SET TASKS –
1. Summarize the article on shale gas in India in two sentences.
2. Write the next part of the article on shale gas in India, picking up after its final paragraph.

GIVEN PASSAGE –
>> begin
SHALE ENERGY: Developing International Plays-Design and execution of effective hydraulic fracturing taps first shale gas reserves in India

Datafrac testing and mini-falloff analysis aided in the design of frac jobs to produce gas from shale in a field with well-established conventional oil production.

Shyam Sundar Sharma, P. K. Kulkarni and Anil Kumar, Joshi Technologies International; Piyush Pankaj, Venkateshwaran Ramanathan and Pande Susanta, Schlumberger

The Cambay Basin of India’s Gujarat state is primarily being explored and developed for conventional oil and gas. However, given India’s ever-increasing energy demand, operators in the region are in search of the right tool to tap its unconventional resources as well. A major first step in this direction was the recent successful production of shale gas from Dholka Field, enabled by the design and execution of an effective hydraulic fracture treatment. This effort resulted in the first-ever commercial exploitation of shale gas reserves in India.

Dholka is a small field producing mainly oil from upper, middle and lower pay zones. However, during the development phase, mud logging of a well operated by Joshi Technologies in the field found interlaying shale above the upper pay zone showing a significant amount of light hydrocarbon components. Gas content was estimated at about 24%, so the well was considered a potential source of gas pay that could be exploited using hydraulic fracturing. This was the first well in the field to encounter shale gas characteristics. Lithofacies and petrographic studies of the cuttings confirmed that more than 50% of the facies are shale.

To assess the maximum potential of the two hydrocarbon-bearing shale intervals, it was decided to frac each of these intervals separately. Planning and design led to a successful frac job, and based on the encouraging results, another well was similarly fraced as a pilot test to explore shale gas in the area. Lessons learned from this project led the operator to consider the encountered shale intervals for further detailed exploration and development.
>> end
DATA LINES –
>> begin
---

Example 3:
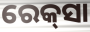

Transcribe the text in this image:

ରେକ୍‍ସା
>> end
THE RESPONSES –
1. In Dholka Field in the Cambay Basin of Gujarat, mud logging of a Joshi Technologies well found shale above the upper pay zone with a significant amount of light hydrocarbons and an estimated gas content of about 24%, so the well was considered a candidate for hydraulic fracturing. The two hydrocarbon-bearing shale intervals were fraced separately, a second well was similarly fraced as a pilot test, and the effort resulted in the first-ever commercial exploitation of shale gas reserves in India.

2.
DISCOVERING THE GAS

Spread over an area of about 20,700 sq mi, the Cambay Basin extends north into Rajasthan state and south and southwest into the shelf of the Arabian Sea through the Gulf of Cambay, Fig. 1. Initial oil in place estimated at 1,150 million tonnes makes the Cambay Basin the largest onshore hydrocarbon basin in India. More than 5,000 wells have been drilled to extract oil and gas from the numerous fields scattered in the basin. Geologically, the basin is an intra-cratonic graben flanked on the east and the west by fairly wide shelves dipping toward the center of the graben. The basin can be broadly divided into five major tectonic blocks: Sanchor-Patan, Ahmedabad-Mehsana, Tarapur, Bharuch and Narmada. Dholka is a high-potential oil field in the Tarapur Block, mainly producing conventional oil and gas.

Fig. 1. Location map of the Cambay Basin.

The field is a doubly plunging faulted anticline, trending NNE–SSW. The basement is encountered at about 6,920 ft. The reservoir rocks comprising mostly silty sandstones occur between 4,430 ft and 5,740 ft in the Lower to Middle Eocene section. The hydrocarbon accumulation is in bars and channels whose geometry and continuity are very difficult to demarcate. There are 13 sublayers, each 10–23 ft thick, which are grouped into lower, middle and upper pay sections. The source rock is both old and young Cambay Shale with thickness of 3,000–4,000 ft. While drilling the Cambay Shale section, gas shows, kicks, trip gas and gas-cut mud were common occurrences, strongly indicating the possibility that shale gas and/or oil could be produced from the Cambay Shale.

In the northern part of Dholka Field, exploratory/development Well D-A was drilled to target the lower and middle pays. The mud log showed possible shale gas at a depth of 4,290–4,320 ft. Cuttings from this section were light greenish gray, moderately indurated, fissile, feebly calcareous with specs of chlorite flakes, carbonaceous and sideritic in nature. The bulk mineralogy was in decreasing proportion of quartz, siderite, kaolinite and calcite. As observed on the mud log, C1 and C2 totaled about 24% of hydrocarbon composition, indicating a potential gas-producing shale pay that could be efficiently exploited using hydraulic fracturing.

EXPLORATION METHODOLOGY

The shale gas exploration workflow typically starts with observation of gas in the cuttings with mud. Understanding the extent of shale gas pay with the help of pilot wells, seismic interpretation and log correlation is important. Quantifying the gas as free gas present in the natural fractures, fissures and pore spaces along with the adsorbed gas helps evaluate the potential of the field for economic viability. This can be done by shale gas adsorption-desorption studies on the cores to measure the Langmuir volume (i.e., the maximum amount of gas that can be adsorbed at infinite pressure) and gas content with change in pore pressure.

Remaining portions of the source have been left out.